The attack comes two days after the release by French special forces, still in the north of the country, of four hostages kidnapped on May 1st in Benin. A blitz during which two French officers were killed. On 29 April, Islamic terrorism struck another church, again on Sunday and at the end of the service, killing a Protestant pastor along with five faithful in Silgadji, in the province of Soum. The attackers had then fled on their motorcycles to Mali, whose border is only a hundred kilometers away. Since 2014, France has deployed 4,500 soldiers in the Sahel area, in the framework of the anti-jihadist operation Barkhane, in collaboration with the G5 Sahel countries (Burkina Faso, Chad, Mali, Mauritania and Niger), but without coming to head the activity of organizations such as Ansaroul Islam, the Islamic State of the great Sahara, or the Support Group for Islam and the Muslims that since 2015, in Burkina Faso alone, have caused at least 350 deaths.
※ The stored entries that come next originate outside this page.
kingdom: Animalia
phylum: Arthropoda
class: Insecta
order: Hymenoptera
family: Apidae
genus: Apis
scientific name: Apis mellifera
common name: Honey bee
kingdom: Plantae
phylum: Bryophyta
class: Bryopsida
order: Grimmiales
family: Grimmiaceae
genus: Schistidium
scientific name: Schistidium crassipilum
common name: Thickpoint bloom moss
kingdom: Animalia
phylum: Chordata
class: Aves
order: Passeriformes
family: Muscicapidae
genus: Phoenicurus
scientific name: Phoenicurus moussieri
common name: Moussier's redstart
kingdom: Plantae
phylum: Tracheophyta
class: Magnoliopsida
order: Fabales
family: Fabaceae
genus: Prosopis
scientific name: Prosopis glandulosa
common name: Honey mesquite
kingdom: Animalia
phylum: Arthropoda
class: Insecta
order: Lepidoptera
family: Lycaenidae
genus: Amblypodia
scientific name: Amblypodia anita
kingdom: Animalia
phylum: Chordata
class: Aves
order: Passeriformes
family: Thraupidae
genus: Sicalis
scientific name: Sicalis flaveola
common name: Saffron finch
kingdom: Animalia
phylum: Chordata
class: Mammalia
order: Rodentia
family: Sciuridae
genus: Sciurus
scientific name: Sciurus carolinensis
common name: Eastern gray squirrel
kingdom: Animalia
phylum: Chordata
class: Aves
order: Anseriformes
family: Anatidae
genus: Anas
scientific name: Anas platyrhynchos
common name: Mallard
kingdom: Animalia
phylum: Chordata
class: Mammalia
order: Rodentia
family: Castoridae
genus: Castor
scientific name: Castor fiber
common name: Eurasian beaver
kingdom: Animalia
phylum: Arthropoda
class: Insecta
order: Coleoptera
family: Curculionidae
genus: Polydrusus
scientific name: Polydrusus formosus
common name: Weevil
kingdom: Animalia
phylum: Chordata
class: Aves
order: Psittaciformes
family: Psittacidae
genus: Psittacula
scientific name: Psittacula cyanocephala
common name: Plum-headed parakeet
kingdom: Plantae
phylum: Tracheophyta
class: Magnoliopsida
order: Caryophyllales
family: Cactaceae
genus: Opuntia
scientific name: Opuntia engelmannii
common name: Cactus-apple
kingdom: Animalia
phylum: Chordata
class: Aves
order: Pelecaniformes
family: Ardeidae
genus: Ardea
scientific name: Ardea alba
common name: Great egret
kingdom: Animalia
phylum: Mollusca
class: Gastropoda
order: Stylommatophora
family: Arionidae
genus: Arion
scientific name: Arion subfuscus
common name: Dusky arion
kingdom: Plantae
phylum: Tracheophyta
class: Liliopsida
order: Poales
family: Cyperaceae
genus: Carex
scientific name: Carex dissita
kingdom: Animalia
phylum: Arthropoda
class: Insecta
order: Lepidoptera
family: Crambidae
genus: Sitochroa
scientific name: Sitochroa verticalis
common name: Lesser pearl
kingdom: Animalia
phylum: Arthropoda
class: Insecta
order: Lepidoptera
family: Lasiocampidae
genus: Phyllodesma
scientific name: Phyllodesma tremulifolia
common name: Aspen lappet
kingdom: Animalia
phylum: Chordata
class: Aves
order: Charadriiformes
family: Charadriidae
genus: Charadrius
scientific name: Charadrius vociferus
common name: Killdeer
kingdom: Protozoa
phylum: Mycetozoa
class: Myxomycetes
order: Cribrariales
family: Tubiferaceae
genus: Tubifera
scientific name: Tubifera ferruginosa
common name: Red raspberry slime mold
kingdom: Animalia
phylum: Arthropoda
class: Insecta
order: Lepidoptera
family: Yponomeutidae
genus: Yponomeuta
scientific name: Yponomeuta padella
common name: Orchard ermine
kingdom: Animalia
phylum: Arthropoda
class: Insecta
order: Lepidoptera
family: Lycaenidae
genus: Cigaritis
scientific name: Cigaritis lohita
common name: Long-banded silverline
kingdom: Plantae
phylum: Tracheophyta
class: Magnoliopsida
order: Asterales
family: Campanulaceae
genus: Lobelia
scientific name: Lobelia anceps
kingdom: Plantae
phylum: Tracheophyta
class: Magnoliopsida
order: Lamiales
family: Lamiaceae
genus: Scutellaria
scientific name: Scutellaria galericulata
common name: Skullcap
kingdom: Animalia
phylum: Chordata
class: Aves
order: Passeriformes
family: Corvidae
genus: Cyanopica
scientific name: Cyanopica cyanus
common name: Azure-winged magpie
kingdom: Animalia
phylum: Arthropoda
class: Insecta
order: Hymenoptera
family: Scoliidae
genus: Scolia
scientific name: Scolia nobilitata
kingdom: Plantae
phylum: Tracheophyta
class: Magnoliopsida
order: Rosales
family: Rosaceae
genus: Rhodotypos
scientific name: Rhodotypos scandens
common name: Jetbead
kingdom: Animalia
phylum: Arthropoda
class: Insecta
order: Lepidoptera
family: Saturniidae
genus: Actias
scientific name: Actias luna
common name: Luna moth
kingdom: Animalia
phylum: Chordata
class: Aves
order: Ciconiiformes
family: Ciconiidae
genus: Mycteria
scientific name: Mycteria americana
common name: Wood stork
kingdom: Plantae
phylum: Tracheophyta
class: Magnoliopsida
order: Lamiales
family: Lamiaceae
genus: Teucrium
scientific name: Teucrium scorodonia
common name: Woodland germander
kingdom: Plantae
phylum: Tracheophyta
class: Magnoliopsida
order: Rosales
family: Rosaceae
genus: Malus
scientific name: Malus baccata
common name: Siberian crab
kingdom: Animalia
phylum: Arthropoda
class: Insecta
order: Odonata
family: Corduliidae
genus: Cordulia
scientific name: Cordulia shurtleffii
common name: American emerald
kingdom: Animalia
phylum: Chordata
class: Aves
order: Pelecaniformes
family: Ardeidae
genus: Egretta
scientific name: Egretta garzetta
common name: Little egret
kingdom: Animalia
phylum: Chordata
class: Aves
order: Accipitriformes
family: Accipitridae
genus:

And in Sri Lanka, despite the green light for the resumption of Sunday liturgies and the announcement by President Maithri pala Sirisena that he was arrested, 99% of the suspects linked to the Easter suicide bombings that caused 258 deaths, the alarm terrorism is still high. Military and police forces armed with assault rifles patrol the streets leading to the churches and are on guard outside the buildings. Anyone who enters is required to show identification documents and is searched. Parking is prohibited near the churches and officials have asked the faithful to bring only minimal baggage with them. The Catholic schools of the capital Colombo are still closed and will reopen on May 14, while on the 16th there will be a large outdoor mass in Negombo, the scene of the bloodiest attack: only in the church of San Sebastiano did they die on Easter Sunday over 100 people.

Pope: sorrow for attack church, pray for victims
"The Holy Father has learned with pain the news of the attack on the church in Dablo, in Burkina Faso. Pray for the victims, for their families and for the whole Christian community of the country". Thus in a tweet the director of the Vatican press office, Alessandro Gisotti.